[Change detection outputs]
-*-

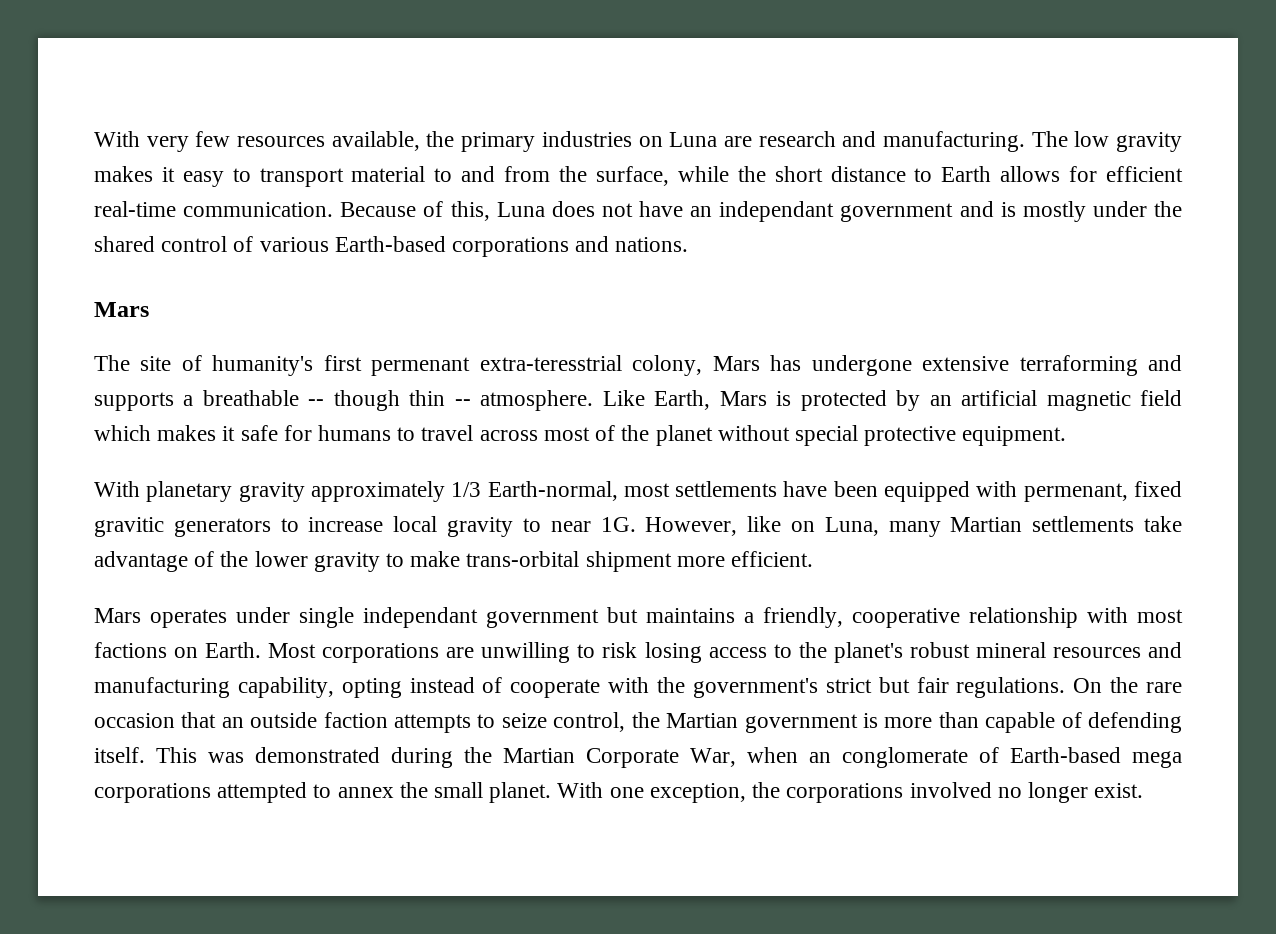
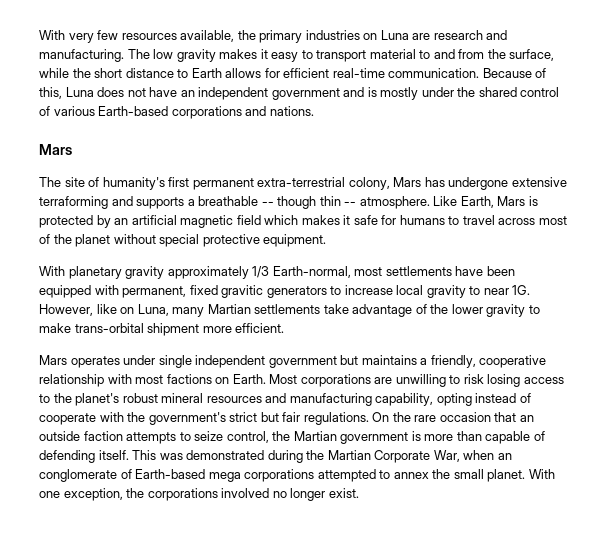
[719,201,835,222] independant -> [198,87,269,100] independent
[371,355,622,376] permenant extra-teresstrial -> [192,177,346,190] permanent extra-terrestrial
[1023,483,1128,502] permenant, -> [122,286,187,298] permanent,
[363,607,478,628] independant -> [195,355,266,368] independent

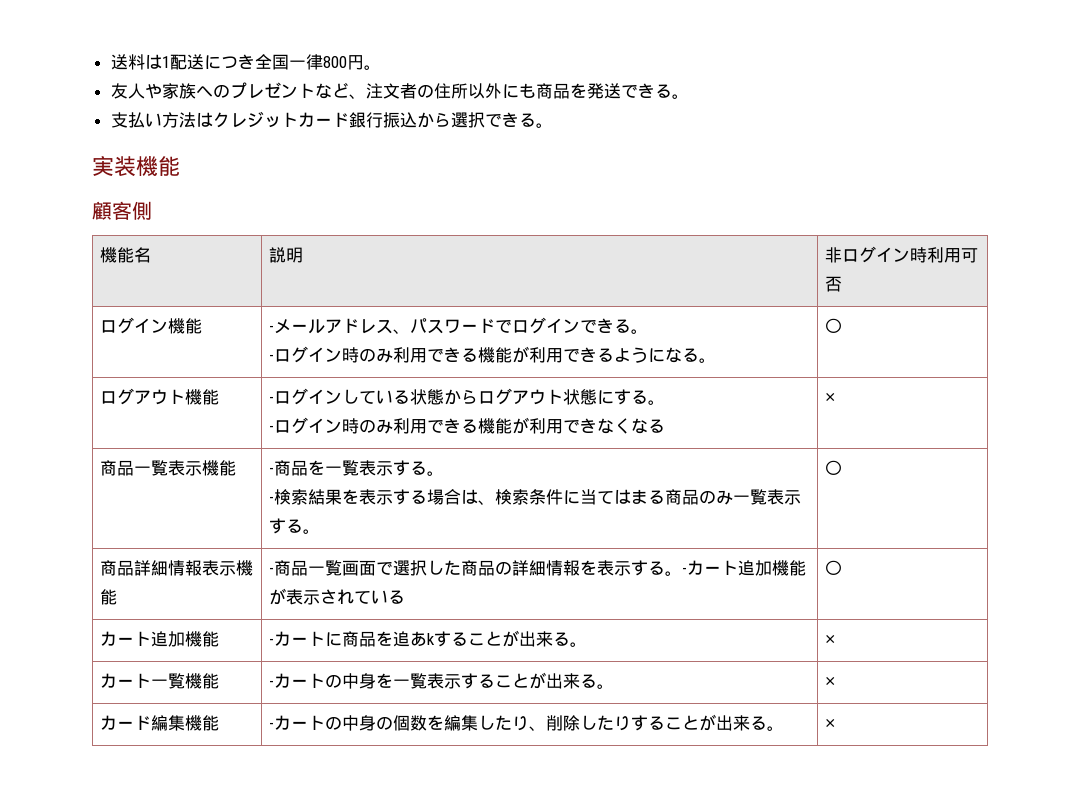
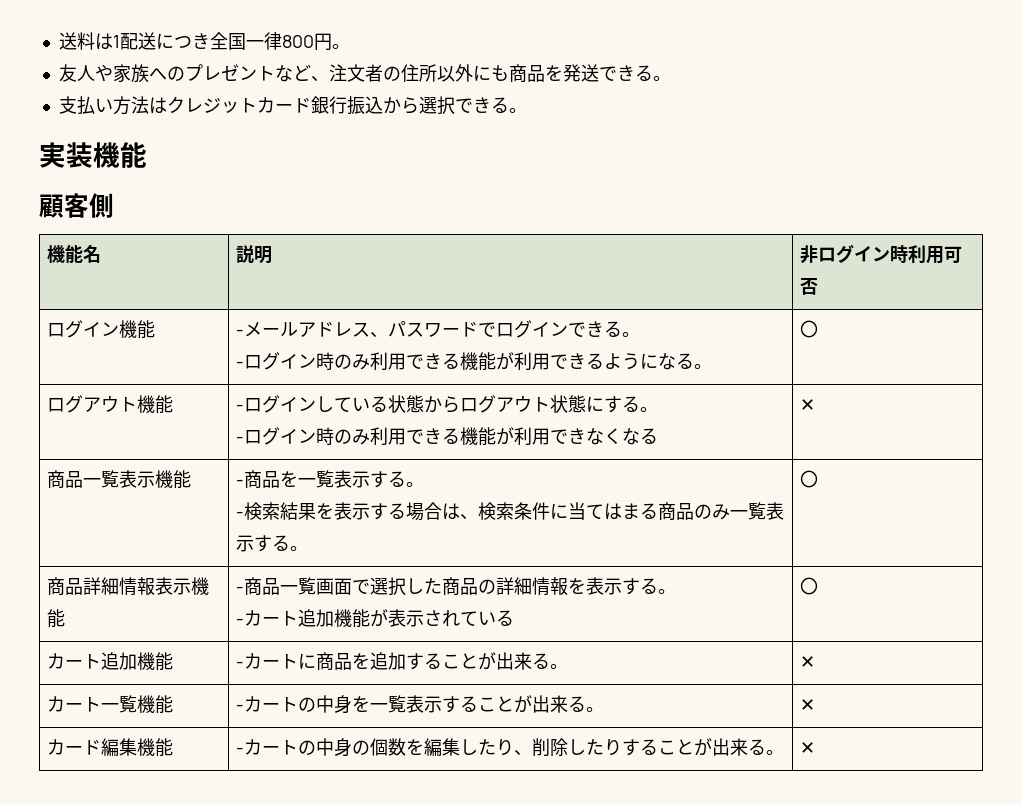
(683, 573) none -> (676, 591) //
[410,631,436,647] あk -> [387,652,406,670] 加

-*-

## PROBLEM TO SOLVE
Identify the lines in the entries above that contain "independent", then copy them out.

## TASK OUTPUT
[719,201,835,222] independant -> [198,87,269,100] independent
[363,607,478,628] independant -> [195,355,266,368] independent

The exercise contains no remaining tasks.